Although the specific embodiments have been described, for the applicant or a person skilled in the art, the substitutions, modifications, changes, improvements, and substantial equivalents of the above embodiments may exist or cannot be foreseen currently. Therefore, the submitted appended claims and claims that may be modified are intended to cover all such substitutions, modifications, changes, improvements, and substantial equivalents.

Claims

1. A method of inhibiting the crystal growth of a compound, comprising contacting the compound with a crystallization inhibitor comprising a phospholipid.

2. A method of inhibiting the crystal growth of a pharmaceutical active ingredient, comprising contacting the pharmaceutical active ingredient with a crystallization inhibitor comprising a phospholipid.

3. The method according to claim 1 or 2, wherein the phospholipid is selected from at least one of phosphatidylcholine, phosphatidylethanolamine, phosphatidylserine, phosphatidylglycerol, phosphatidylinositol or cardiolipin.

4. The method according to claim 1 or 2, wherein the phospholipid is selected from at least one of dipalmitoyl phosphatidylcholine, hydrogenated soybean lecithin, distearoyl phosphatidylcholine, distearoyl phosphatidylglycerol, distearoyl phosphatidylethanolamine or egg yolk lecithin.

5. The method according to claim 1 or 2, wherein the phospholipid is selected from at least one of hydrogenated soybean lecithin, distearoyl phosphatidylcholine, distearoyl phosphatidylglycerol, distearoyl phosphatidylethanolamine or egg yolk lecithin.

6. The method according to claim 2, wherein the pharmaceutical active ingredient is selected from a small-molecule compound or a medium-molecule compound.

7. The method according to claim 6, wherein the small-molecule compound is selected from an antifungal small-molecule compound, and the medium-molecule compound is selected from an antifungal medium-molecule compound.

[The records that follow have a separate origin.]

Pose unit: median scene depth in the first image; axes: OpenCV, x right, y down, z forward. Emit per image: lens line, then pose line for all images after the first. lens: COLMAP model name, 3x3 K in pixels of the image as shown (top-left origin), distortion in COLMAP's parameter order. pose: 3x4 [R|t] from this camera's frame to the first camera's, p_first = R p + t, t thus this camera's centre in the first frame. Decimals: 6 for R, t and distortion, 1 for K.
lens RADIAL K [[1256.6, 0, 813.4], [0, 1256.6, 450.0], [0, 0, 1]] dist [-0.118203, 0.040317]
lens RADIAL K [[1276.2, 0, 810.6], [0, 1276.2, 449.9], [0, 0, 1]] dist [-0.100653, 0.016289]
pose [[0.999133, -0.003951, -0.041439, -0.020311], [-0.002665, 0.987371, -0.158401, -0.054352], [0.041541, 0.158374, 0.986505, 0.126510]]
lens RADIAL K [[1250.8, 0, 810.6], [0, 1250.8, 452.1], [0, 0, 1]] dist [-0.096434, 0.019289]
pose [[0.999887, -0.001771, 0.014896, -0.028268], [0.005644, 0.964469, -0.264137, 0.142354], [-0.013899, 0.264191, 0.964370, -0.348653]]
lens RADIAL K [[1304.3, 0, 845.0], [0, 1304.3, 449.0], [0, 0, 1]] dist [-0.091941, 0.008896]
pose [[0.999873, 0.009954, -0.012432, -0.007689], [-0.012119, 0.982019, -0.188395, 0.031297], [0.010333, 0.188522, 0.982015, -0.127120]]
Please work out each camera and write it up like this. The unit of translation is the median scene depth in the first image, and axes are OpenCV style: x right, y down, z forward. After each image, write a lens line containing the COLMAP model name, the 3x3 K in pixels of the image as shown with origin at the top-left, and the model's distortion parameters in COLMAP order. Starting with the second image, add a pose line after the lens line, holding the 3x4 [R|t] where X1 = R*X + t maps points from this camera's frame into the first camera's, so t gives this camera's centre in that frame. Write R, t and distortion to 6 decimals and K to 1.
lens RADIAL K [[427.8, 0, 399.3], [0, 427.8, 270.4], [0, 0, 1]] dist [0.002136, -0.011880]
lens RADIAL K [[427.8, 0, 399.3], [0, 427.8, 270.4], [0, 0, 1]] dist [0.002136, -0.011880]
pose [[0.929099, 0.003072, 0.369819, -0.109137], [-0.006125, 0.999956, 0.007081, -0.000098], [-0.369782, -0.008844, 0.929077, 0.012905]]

8. The method according to claim 6, wherein the pharmaceutical active ingredient is selected from at least one of miconazole, fluconazole, voriconazole or itraconazole.

9. The method according to claim 6, wherein the mass ratio of the pharmaceutical active ingredient to the crystallization inhibitor is in a range of 1:1 to 100:1.

10. The method according to claim 2, wherein the pharmaceutical active ingredient, the crystallization inhibitor and/or other pharmaceutically acceptable excipients are dissolved in a solvent to obtain a mixed solution, and the mixed solution is lyophilized to obtain a lyophilized powder.

11. The method according to claim 10, wherein the solvent comprises water and an organic solvent.

12. The method according to claim 11, wherein under the same conditions, the lyophilized powder has a reduced particle size of crystal habit compared to that prepared with the solution without the crystallization inhibitor.

13. The method according to claim 12, wherein the lyophilized powder has a mass median aerodynamic particle size of 0.5 μm-10 μm.

14. The method according to claim 12, wherein the lyophilized powder has a mass median aerodynamic particle size of 0.5 μm-5 μm.

15. The method according to claim 1 or 2, wherein the crystallization inhibitor is used to prepare an inhalable pharmaceutical powder formulation.